» **Written task**
Which lines in the records below contain the word "nach"? Copy each one.

#### Given data ####

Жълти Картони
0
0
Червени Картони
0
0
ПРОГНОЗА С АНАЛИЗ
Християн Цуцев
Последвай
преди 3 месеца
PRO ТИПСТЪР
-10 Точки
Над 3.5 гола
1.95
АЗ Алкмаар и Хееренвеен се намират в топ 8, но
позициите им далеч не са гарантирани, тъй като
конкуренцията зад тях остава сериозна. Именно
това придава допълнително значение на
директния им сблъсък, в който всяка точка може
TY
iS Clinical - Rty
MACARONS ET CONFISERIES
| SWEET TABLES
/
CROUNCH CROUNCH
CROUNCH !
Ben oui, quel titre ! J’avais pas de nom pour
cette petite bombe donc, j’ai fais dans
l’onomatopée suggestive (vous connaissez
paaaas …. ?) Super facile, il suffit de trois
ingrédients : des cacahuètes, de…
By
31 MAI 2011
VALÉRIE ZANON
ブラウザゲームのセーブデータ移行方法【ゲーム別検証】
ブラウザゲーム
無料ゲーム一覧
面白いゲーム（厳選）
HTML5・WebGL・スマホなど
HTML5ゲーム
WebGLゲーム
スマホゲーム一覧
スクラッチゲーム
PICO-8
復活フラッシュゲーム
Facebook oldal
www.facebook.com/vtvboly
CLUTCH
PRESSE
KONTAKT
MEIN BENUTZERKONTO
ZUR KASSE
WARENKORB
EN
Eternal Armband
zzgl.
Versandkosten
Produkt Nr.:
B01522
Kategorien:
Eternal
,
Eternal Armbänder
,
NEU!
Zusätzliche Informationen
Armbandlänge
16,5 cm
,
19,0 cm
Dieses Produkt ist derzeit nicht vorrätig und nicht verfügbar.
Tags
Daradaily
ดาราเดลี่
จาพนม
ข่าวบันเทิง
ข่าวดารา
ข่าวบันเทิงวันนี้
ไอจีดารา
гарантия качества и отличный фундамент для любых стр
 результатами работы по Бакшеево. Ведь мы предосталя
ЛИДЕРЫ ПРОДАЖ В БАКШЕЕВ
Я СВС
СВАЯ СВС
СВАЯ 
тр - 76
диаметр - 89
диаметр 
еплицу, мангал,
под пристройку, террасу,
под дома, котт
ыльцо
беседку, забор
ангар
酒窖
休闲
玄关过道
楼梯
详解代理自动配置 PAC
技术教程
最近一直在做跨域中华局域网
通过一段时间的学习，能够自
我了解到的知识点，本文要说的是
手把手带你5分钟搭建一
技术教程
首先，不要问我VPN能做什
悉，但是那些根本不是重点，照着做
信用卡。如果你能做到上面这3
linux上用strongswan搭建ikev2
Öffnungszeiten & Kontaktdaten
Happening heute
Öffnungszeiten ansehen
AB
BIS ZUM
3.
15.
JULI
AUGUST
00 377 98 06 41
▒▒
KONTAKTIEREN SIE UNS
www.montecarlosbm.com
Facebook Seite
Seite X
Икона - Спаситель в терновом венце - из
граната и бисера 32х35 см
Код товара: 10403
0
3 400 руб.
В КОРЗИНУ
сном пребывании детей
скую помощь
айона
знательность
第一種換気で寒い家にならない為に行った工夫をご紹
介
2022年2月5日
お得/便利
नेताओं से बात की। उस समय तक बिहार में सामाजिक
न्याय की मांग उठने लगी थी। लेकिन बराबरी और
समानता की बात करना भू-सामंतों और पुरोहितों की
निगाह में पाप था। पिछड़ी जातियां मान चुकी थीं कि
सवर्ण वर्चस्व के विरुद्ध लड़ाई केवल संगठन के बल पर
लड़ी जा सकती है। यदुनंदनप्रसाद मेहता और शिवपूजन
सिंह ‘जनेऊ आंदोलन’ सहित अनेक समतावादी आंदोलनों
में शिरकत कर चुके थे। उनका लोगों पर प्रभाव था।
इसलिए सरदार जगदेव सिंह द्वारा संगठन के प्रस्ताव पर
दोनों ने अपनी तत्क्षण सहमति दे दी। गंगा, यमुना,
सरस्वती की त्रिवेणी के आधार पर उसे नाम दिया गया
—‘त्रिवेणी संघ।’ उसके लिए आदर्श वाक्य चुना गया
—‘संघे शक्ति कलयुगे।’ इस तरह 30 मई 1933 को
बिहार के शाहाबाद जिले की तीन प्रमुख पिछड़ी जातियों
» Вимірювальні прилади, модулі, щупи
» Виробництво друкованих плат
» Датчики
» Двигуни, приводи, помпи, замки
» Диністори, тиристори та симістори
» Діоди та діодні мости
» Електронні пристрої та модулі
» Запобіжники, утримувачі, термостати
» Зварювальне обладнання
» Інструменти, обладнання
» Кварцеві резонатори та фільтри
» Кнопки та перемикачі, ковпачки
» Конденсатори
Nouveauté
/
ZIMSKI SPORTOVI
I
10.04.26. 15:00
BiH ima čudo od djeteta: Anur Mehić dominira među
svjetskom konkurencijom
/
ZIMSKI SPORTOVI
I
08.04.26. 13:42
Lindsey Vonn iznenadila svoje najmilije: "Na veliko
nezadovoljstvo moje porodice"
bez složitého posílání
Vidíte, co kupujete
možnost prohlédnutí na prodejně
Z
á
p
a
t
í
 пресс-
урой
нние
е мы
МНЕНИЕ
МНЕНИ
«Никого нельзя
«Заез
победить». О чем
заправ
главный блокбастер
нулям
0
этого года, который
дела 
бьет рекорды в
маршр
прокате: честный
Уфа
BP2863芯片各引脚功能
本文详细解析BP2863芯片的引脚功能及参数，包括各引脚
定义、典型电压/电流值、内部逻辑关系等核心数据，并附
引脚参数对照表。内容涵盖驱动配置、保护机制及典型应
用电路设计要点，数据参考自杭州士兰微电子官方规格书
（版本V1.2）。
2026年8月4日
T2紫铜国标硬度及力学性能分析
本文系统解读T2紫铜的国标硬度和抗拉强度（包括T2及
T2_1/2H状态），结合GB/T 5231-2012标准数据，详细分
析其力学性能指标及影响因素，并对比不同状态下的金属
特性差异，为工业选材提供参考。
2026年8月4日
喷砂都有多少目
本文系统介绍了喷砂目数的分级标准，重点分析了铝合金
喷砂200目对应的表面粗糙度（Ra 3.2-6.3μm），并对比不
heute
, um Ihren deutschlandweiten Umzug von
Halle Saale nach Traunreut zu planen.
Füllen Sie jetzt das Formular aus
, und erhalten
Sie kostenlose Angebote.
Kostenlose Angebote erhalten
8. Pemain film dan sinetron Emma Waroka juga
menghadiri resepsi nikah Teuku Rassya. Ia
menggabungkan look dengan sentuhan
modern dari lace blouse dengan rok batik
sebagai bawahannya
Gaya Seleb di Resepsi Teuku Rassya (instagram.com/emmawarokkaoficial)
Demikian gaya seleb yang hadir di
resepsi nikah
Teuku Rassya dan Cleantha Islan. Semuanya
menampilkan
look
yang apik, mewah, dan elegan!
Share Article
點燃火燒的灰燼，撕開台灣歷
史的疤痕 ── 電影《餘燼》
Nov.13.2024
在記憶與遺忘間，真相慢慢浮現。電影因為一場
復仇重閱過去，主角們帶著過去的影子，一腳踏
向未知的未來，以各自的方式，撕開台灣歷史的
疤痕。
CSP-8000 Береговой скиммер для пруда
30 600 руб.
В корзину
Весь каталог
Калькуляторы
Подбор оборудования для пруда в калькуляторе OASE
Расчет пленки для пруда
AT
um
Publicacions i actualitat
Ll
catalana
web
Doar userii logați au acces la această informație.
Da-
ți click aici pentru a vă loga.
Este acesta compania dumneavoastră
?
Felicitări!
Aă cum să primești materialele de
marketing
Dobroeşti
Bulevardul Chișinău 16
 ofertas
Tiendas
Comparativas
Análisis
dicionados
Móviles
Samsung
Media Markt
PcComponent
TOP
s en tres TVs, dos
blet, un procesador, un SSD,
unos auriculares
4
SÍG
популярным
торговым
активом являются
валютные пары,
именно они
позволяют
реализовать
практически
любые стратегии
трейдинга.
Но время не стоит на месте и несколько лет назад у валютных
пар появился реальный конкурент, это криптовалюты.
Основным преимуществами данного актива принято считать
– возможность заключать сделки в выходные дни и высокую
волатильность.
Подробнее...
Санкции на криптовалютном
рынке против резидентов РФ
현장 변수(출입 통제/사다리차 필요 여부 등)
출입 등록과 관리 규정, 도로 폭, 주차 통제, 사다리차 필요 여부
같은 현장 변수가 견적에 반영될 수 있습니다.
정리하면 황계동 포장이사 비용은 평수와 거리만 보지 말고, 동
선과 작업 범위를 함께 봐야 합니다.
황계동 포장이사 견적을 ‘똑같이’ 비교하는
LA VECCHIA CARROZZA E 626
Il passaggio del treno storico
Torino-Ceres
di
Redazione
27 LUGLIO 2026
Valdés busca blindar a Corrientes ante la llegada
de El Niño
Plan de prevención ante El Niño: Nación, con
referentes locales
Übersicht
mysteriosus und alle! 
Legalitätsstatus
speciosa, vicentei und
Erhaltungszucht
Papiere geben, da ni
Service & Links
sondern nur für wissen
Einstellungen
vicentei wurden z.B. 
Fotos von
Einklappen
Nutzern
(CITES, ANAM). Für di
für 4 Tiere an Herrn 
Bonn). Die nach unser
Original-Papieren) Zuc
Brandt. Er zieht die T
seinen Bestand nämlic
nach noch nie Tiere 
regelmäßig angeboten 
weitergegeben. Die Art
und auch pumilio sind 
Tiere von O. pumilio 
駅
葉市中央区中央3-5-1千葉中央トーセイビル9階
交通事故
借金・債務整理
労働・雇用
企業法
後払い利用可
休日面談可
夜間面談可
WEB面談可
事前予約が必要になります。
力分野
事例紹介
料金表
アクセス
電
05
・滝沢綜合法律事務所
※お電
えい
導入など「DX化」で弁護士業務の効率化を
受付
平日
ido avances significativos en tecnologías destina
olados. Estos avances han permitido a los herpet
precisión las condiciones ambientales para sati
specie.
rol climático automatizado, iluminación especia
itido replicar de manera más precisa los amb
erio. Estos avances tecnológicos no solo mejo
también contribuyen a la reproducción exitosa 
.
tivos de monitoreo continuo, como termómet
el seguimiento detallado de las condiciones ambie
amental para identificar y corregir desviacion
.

####

» **Answer box**
Halle Saale nach Traunreut zu planen.
Bonn). Die nach unser
nach noch nie Tiere 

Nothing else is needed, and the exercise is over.